Biden Says U.S. About To Reach His 100 Million Shot Goal 40 Days Early

by Erica Gerald Mason
Drew Angerer/Getty

The president vowed to get 100 million vaccine shots into arms during his first 100 days in office – will satisfy that target more than 40 days early

After a year of life put on pause due to the pandemic, perhaps there’s light at the end of the tunnel. President Joe Biden will achieve his goal of seeing the U.S. give 100 million COVID-19 vaccine doses during his first 100 days in office on March 19, which is his 58th day in office – more than 40 days early.

“We’re going to beat this, we’re way ahead of schedule, but we’ve got a long way to go,” Biden said in a speech on Thursday.

The president first unveiled his plan to dispense 100 million doses in 100 days in December, before arriving in office, and it was considered by most to be a tight, but feasible goal. Yet, according to People, when Biden was sworn in, his administration learned the Trump administration did not have the promised supply of vaccines, complicating that objective. But after buying more doses of both Pfizer and Moderna vaccines, along with a supply of the Johnson & Johnson vaccine, vaccinations picked up, and roughly 2.5 million dosages are now being administered each day.

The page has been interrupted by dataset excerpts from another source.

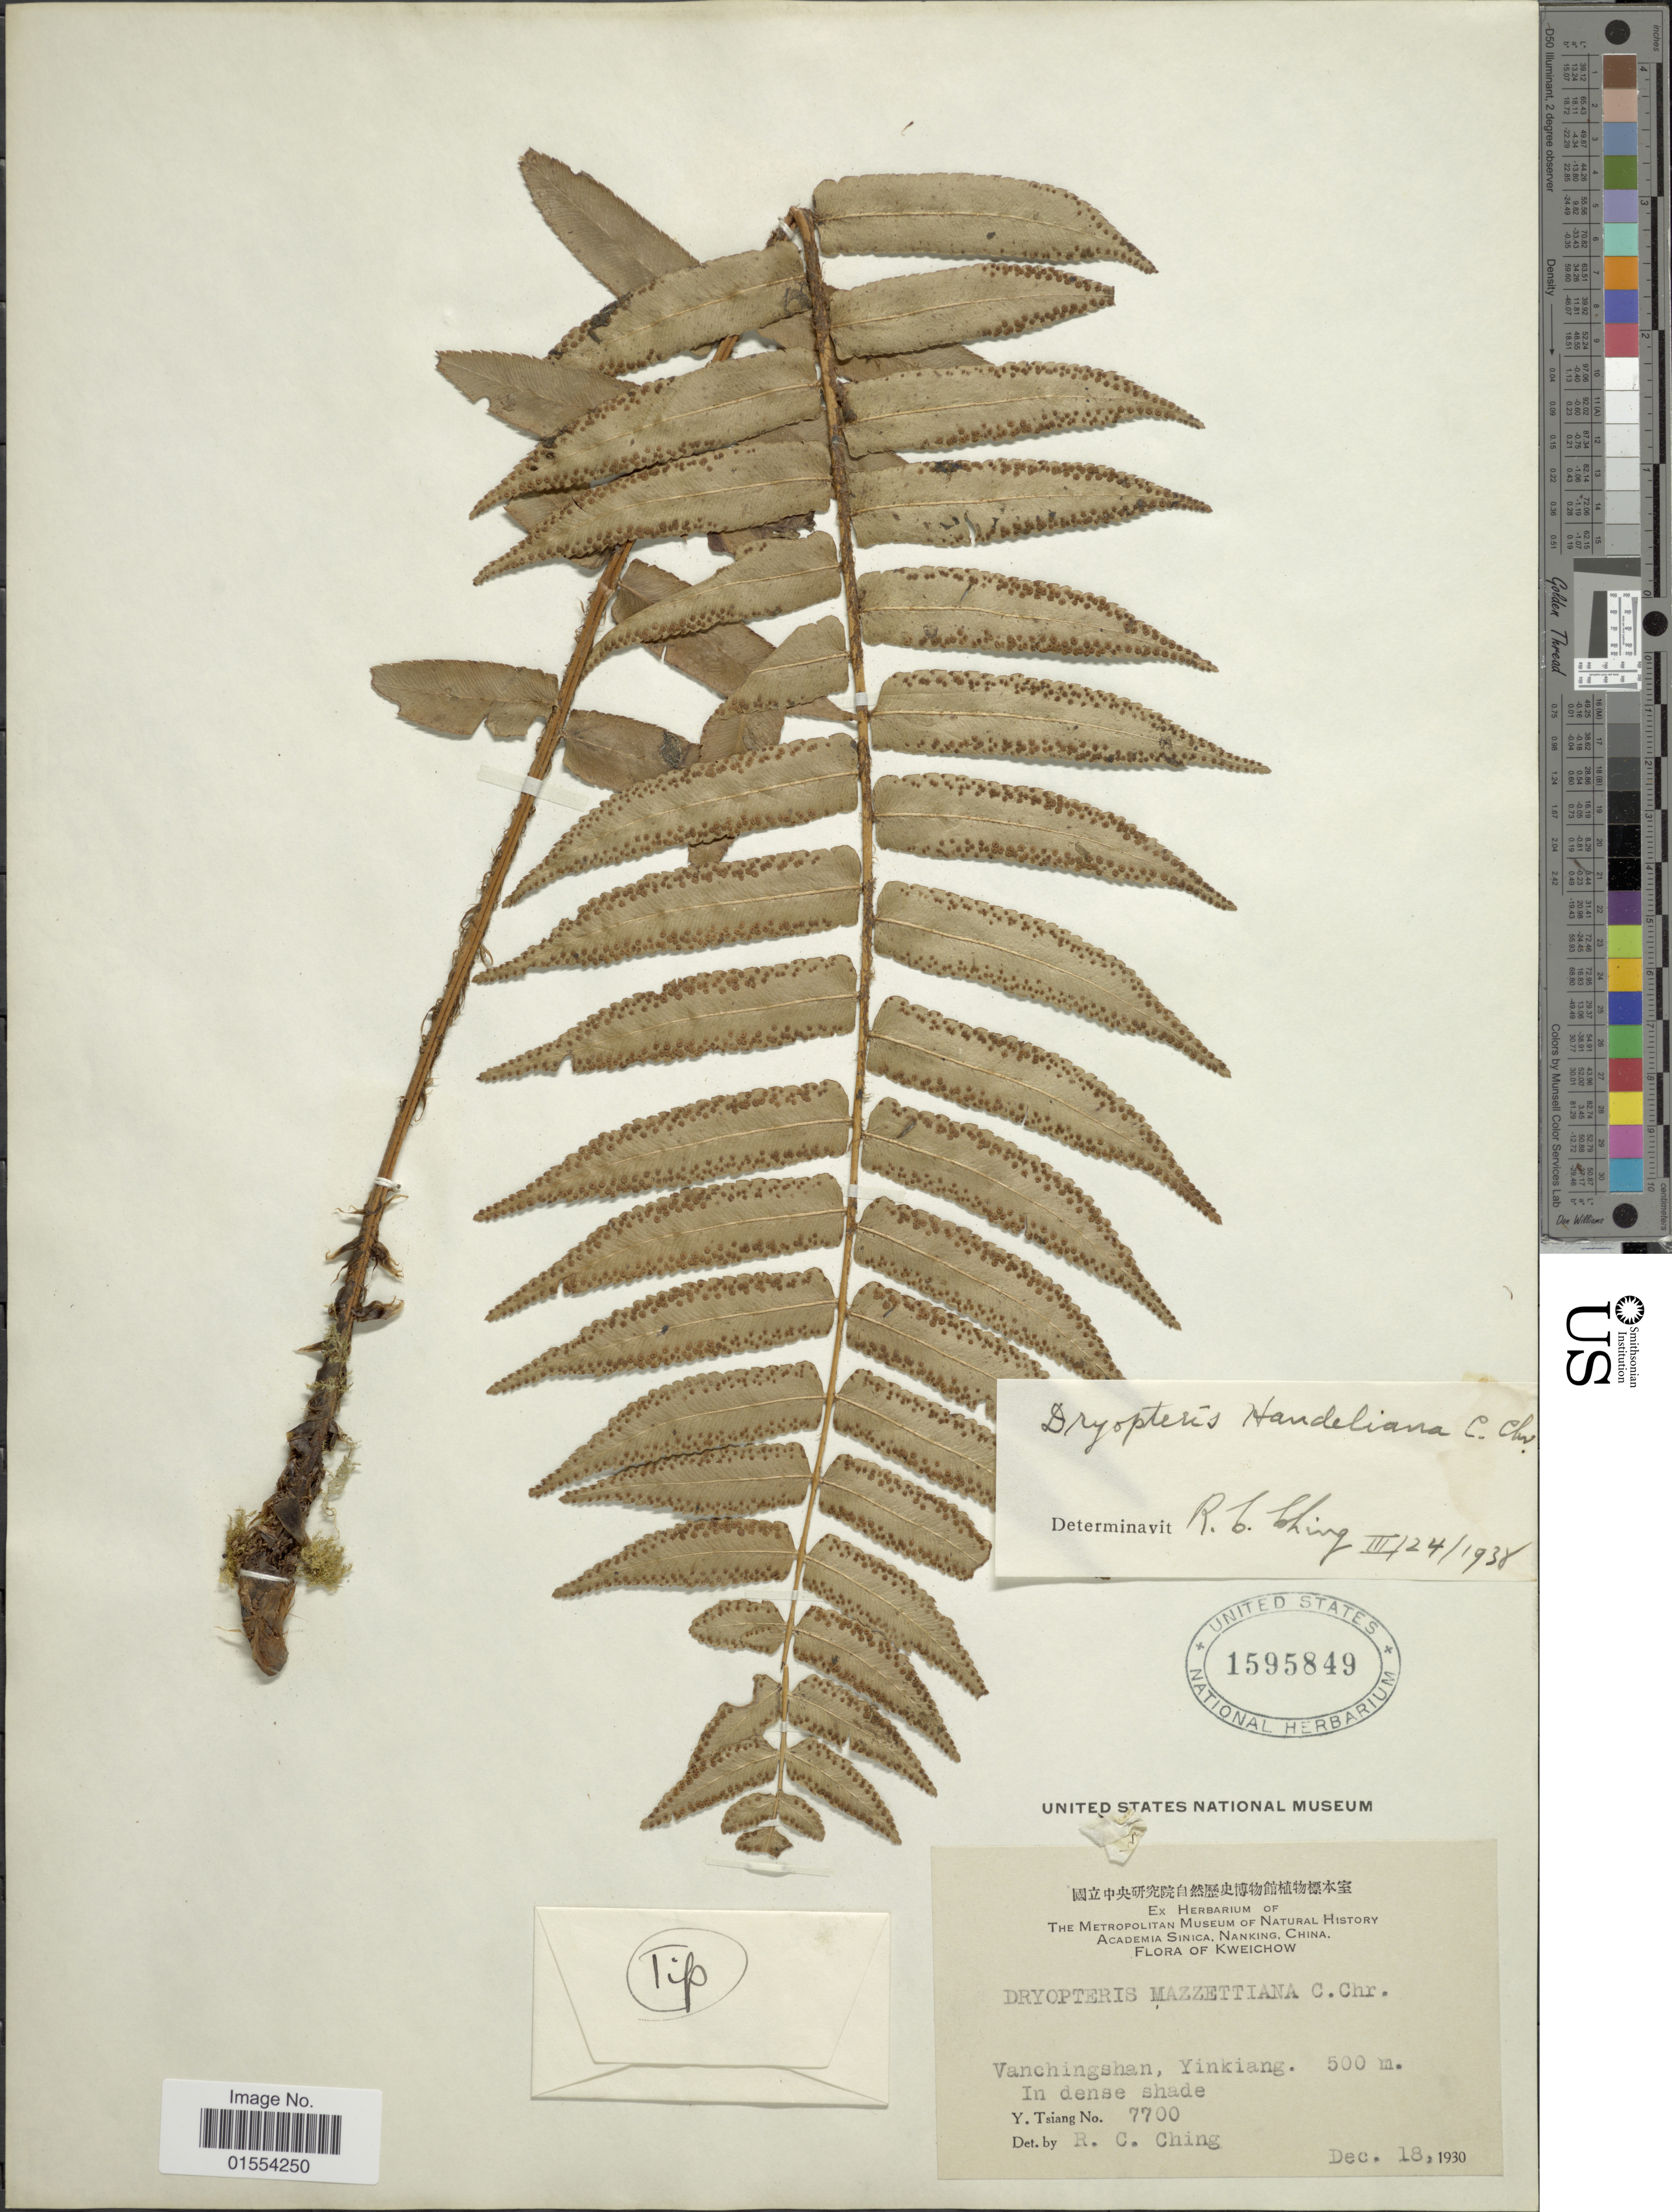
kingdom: Plantae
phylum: Tracheophyta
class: Polypodiopsida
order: Polypodiales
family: Dryopteridaceae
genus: Dryopteris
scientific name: Dryopteris handeliana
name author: C. Chr.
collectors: Y. Tsiang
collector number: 7700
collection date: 1930-12-18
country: China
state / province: Guizhou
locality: Kweichow, Vanchingshan, Yingkiang.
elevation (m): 500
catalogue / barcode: US 1595849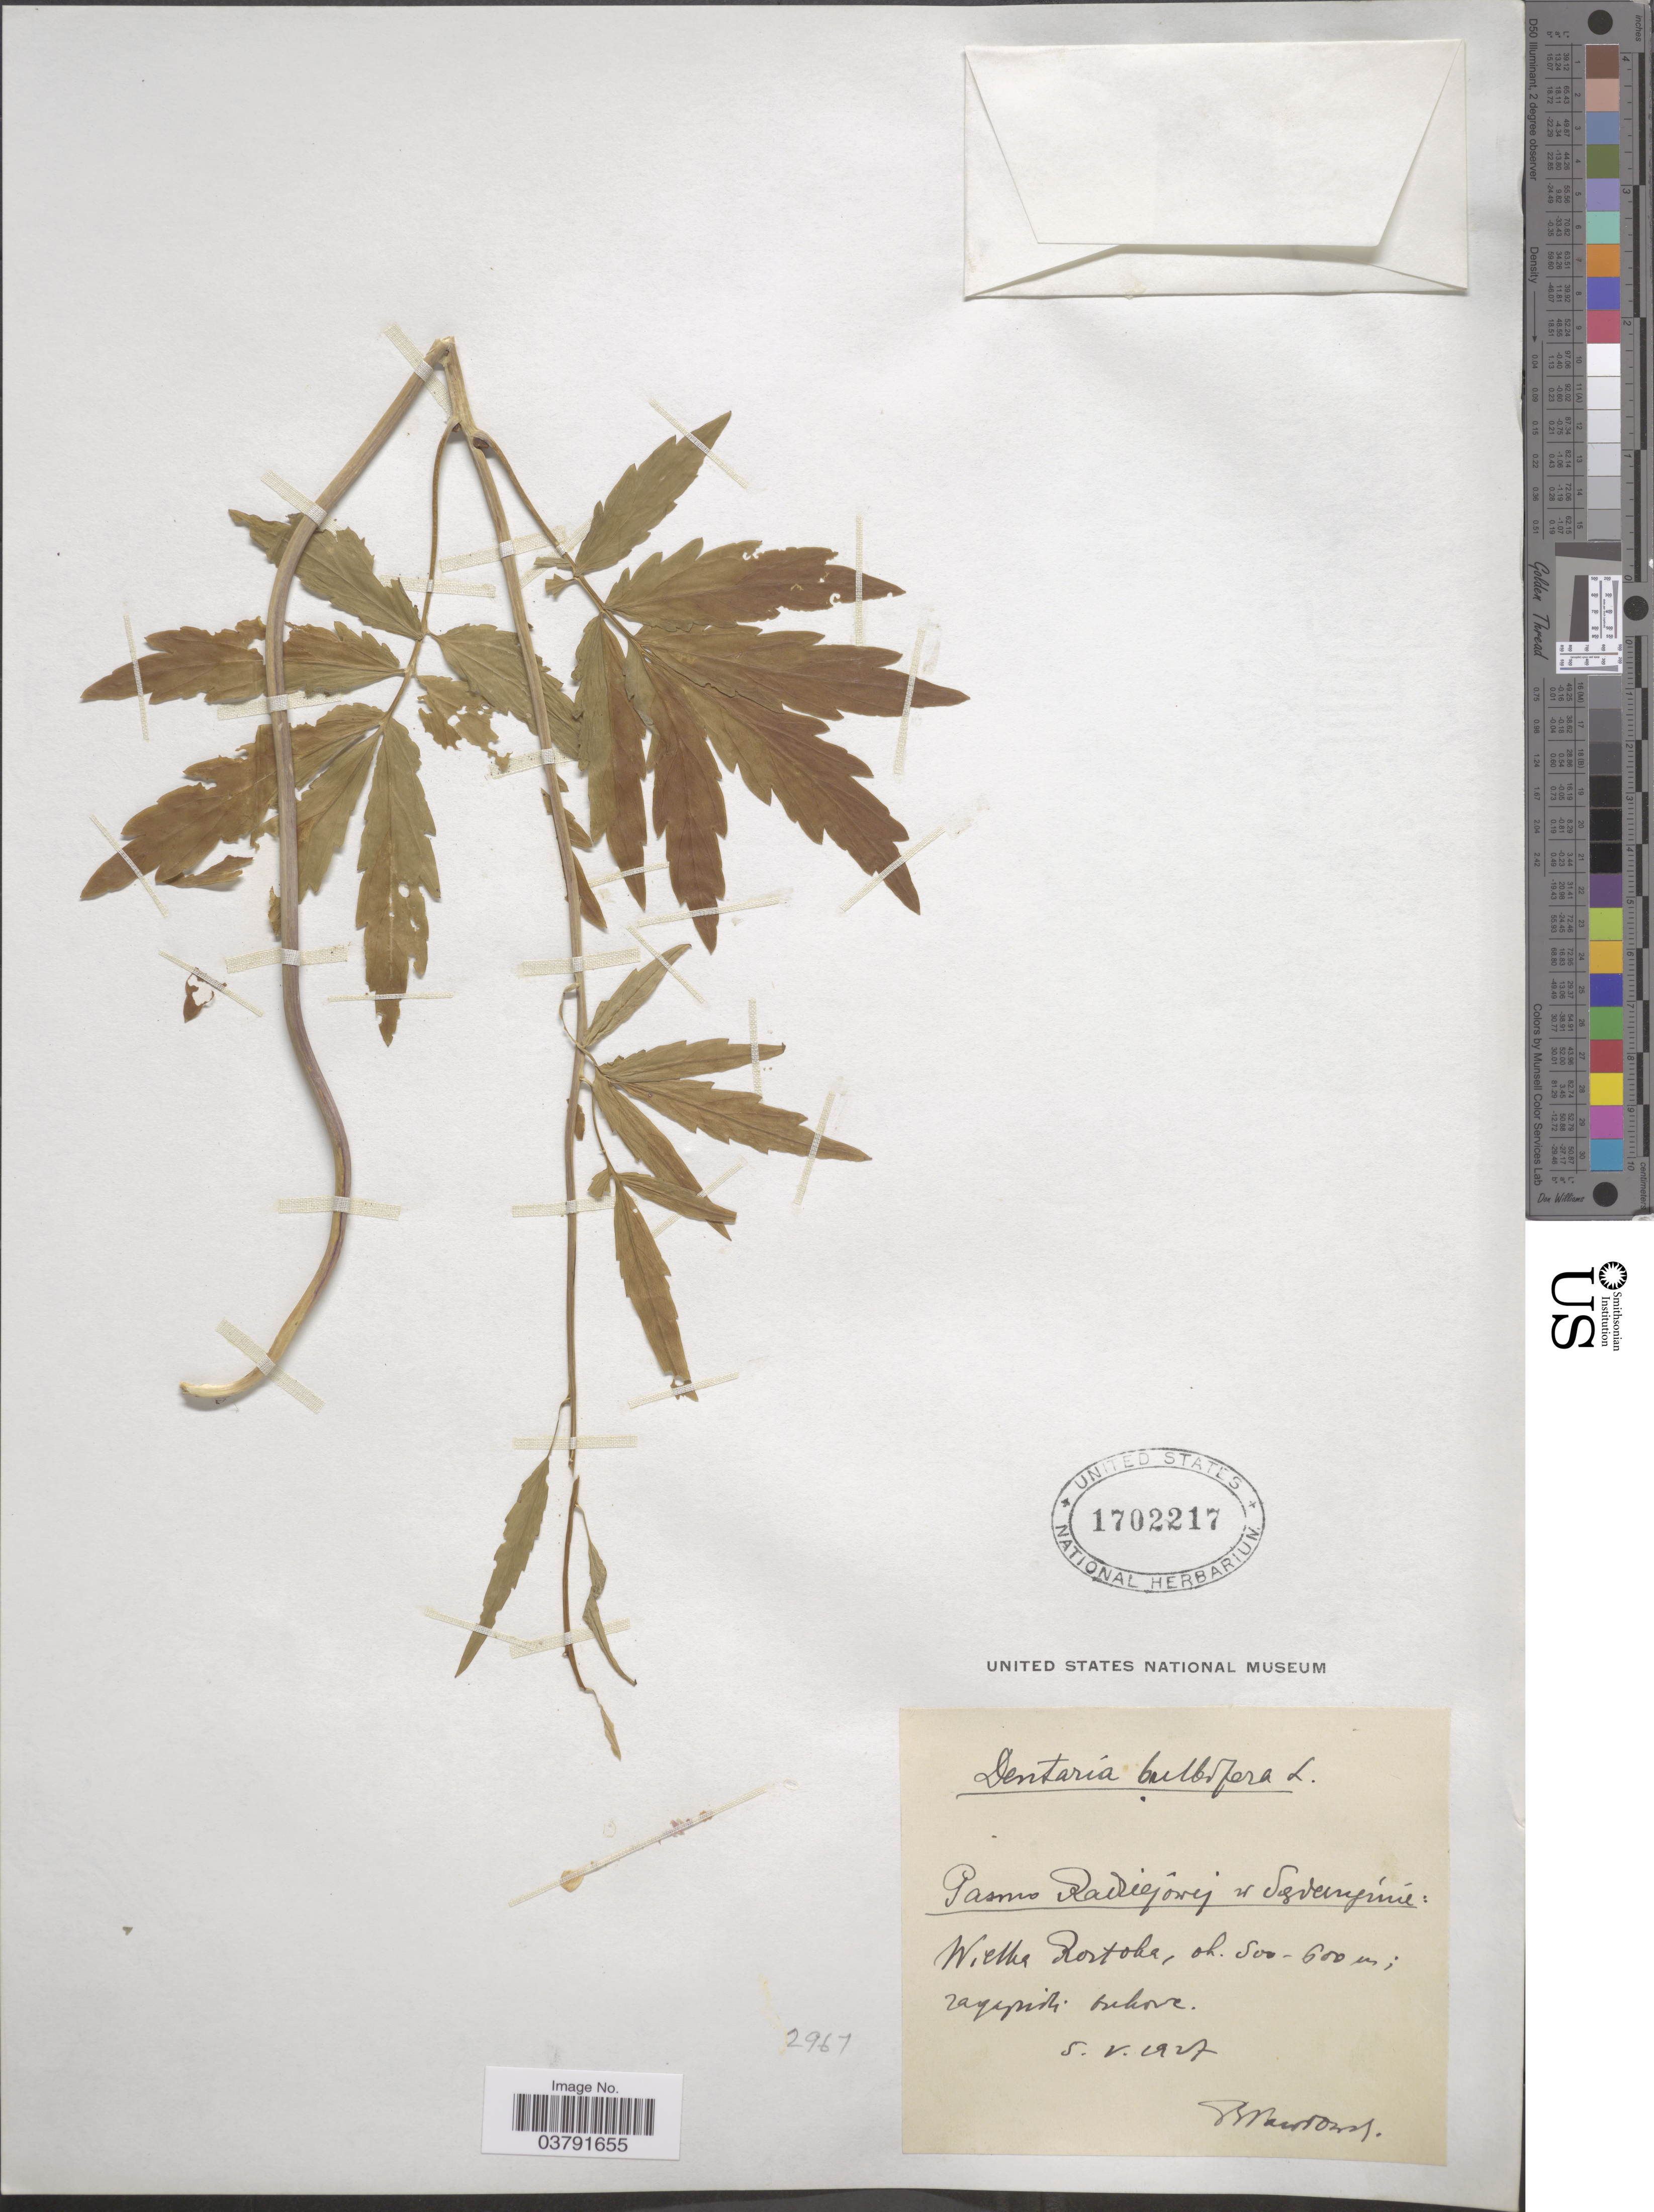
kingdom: Plantae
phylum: Tracheophyta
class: Magnoliopsida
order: Brassicales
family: Brassicaceae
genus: Dentaria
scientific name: Dentaria bulbifera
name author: L.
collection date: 1927-05-05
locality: Wielke Rortobr. saqepridi seknr. [interpreted]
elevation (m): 500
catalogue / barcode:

Former President Obama urged his Twitter followers to get vaccinated.

People reports that in total, 115,730,008 doses of the vaccine have been administered since the Pfizer vaccine was first approved for emergency use in December. About one in four Americans, or 75,495,716, have had at least one dose of a COVID-19 vaccine and at least one in ten, 40,981,464, are now fully vaccinated.

Biden said that he would disclose a new target for vaccinations next week and encouraged anybody who is still reluctant to receive the shot (or in some cases, shots).

“We need millions more to get vaccinated,” he said, echoing scientist reports that wider participation is needed to end the pandemic.

Recent polls have suggested that while more Americans say they will get vaccinated when eligible, a PBS poll released showed that 49% of Republican men say they have no plans to get the vaccine. Dr. Anthony Fauci, the nation’s top infectious diseases expert, said he was “very surprised” by the poll, and publicly asked former president Donald Trump to encourage his supporters to get vaccinated, which Trump did.

Though vaccinations have picked up considerably, the rollout varies state by state. In some locations, only those over age 65 or with preexisting conditions are currently qualified to receive the vaccine, while Alaska and Mississippi are now allowing everyone 16 and up to get vaccinated. Biden announced in a statement last week that he wants states to open up vaccine eligibility nationwide to all adults by May 1.

Biden stressed on Thursday that vaccines will assist in ending the pandemic, acknowledging that some states are undergoing a rise in COVID-19 cases as newer mutations spread through the nation.

“Getting vaccinated is the best thing we can do to fight back against these variants,” he explained.

This has been a busy week for the Biden administration, with the 100 million vaccine marker, as well as the passing of the COVID stimulus relief package by Congress.